Ap'Tin Arhi: I Megaliteres Epitihies is the second box set album, sixth compilation album and eighteenth album overall by popular Greek pop-rock singer Sakis Rouvas, released on 17 August 2007 by Universal Music Greece. The set comprises three CDs and includes a bonus DVD with thirteen videos. The audio collection is a near-complete compilation of Rouvas' first works under the PolyGram Greece record company and included hits from his first five albums (Sakis Rouvas, Min Andistekese, Gia Sena, Aima, Dakrya & Idrotas, and Tora Arhizoun Ta Dyskola) that have been divided into three categories: The Hit Singles, Love Songs, and The Remixes + Rest of the Best.

Tasks to perform
a – Translate this sentence from the passage on the Sakis Rouvas box set into Spanish: "The set comprises three CDs and includes a bonus DVD with thirteen videos."
b – Write the next part of the passage on the Sakis Rouvas box set, picking up after its final sentence.

Saved data entries
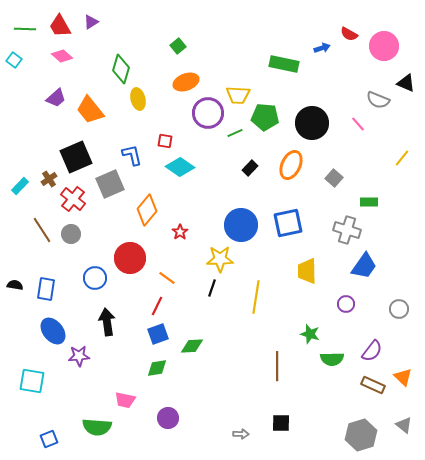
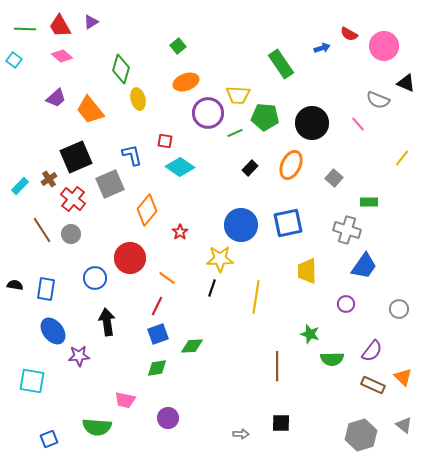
green rectangle at (284, 64): moved 3 px left; rotated 44 degrees clockwise
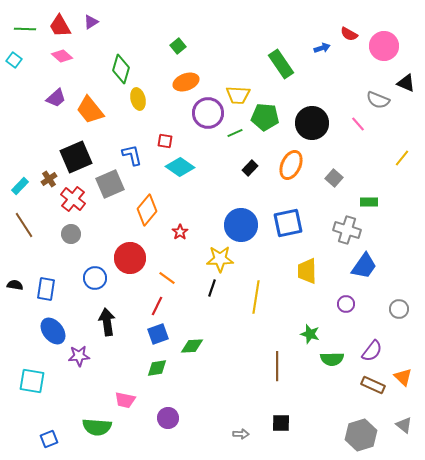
brown line at (42, 230): moved 18 px left, 5 px up
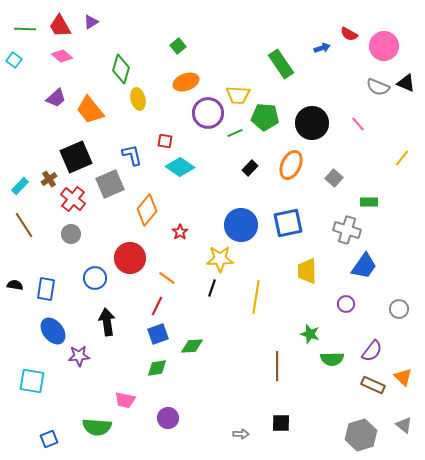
gray semicircle at (378, 100): moved 13 px up
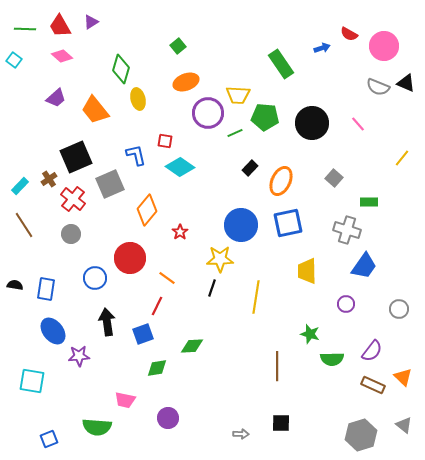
orange trapezoid at (90, 110): moved 5 px right
blue L-shape at (132, 155): moved 4 px right
orange ellipse at (291, 165): moved 10 px left, 16 px down
blue square at (158, 334): moved 15 px left
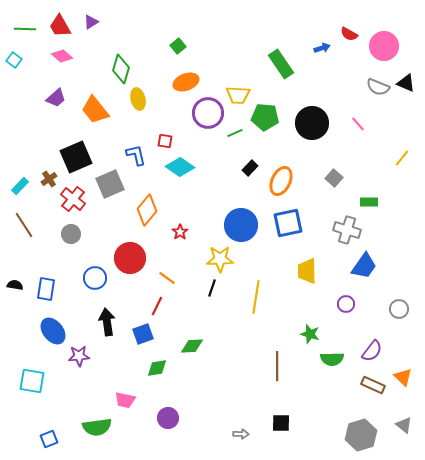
green semicircle at (97, 427): rotated 12 degrees counterclockwise
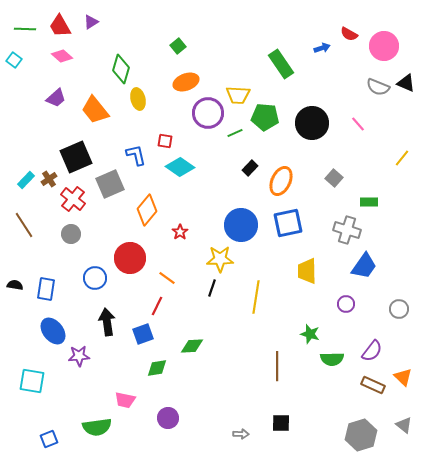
cyan rectangle at (20, 186): moved 6 px right, 6 px up
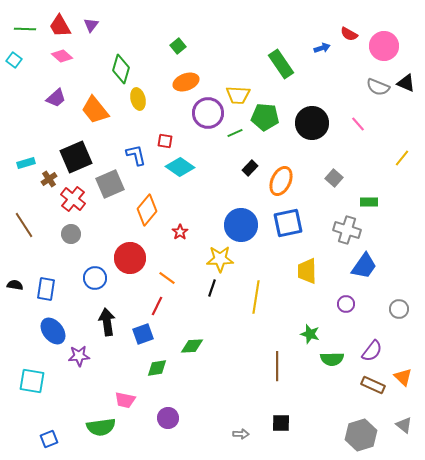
purple triangle at (91, 22): moved 3 px down; rotated 21 degrees counterclockwise
cyan rectangle at (26, 180): moved 17 px up; rotated 30 degrees clockwise
green semicircle at (97, 427): moved 4 px right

Outputs by task
a – El conjunto consta de tres CD e incluye un DVD adicional con trece videos.

b –
Album information
The album itself comes in a special rectangular 10"×12.5" packaging, while the artwork, portraying a long-haired Rouvas as an angel is from a popular 1997 photo shoot from the magazine Out! that had become an iconic image at the time, as the music that the album contains is from that era. This compilation is the fifth official compilation from Rouvas' former label and thus includes much of the same music as the other four compilations from Universal Music. However, the past releases have each included a specific theme in their song selection. Me Kommeni Tin Anasa, Rouvas' first greatest hits album, was a collection of a selection of his most successful airplay singles along with remixes and two previously unreleased tracks (One of which was a remix and the other a cover of The Chi-Lites hit "Oh Girl"), the box set Sakis Rouvas was a near-complete audio collection, The Ultimate Collection: Music + Video - 1991–1996 was another collection of the same most successful airplay singles, but to include a bonus DVD (exactly like the one on this album) and Ta Erotika Sakis Rouvas was a collection of his most successful love songs and ballads. However, this collection in one manner collectively sums up the other albums' material and is presented in a special packaging as a collector's item, one decade after Rouvas signed a contract with Minos EMI.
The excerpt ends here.